> Data records:
=-=-=-=-=

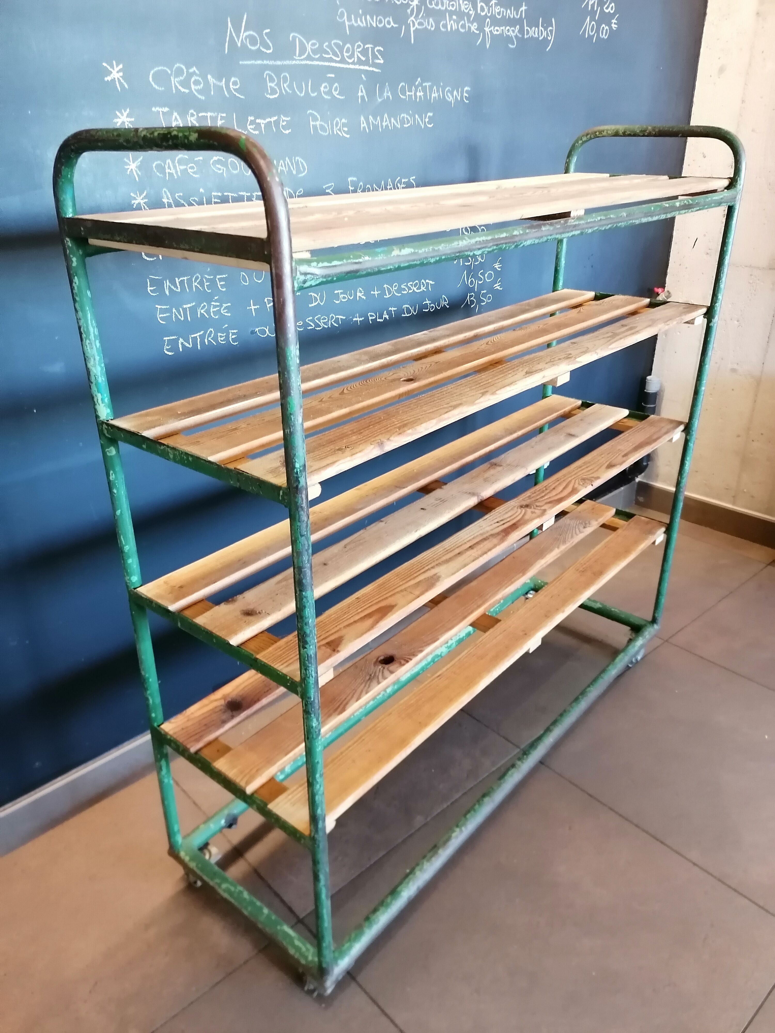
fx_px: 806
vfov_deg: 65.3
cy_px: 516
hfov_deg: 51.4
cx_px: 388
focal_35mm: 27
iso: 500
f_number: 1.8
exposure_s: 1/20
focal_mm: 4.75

=-=-=-=-=

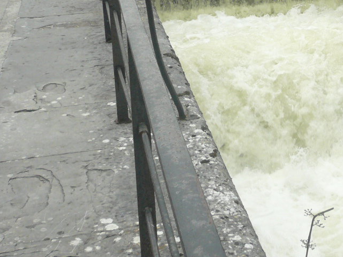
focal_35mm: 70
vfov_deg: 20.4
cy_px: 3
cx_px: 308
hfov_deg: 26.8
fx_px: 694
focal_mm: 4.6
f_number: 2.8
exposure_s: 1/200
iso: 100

=-=-=-=-=

Proceeding from the line containing "hfov_deg: 51.4" through the line containing "focal_mm: 4.75", transcribe the lines above exactly, both end lines included.

> Response to this exercise:
hfov_deg: 51.4
cx_px: 388
focal_35mm: 27
iso: 500
f_number: 1.8
exposure_s: 1/20
focal_mm: 4.75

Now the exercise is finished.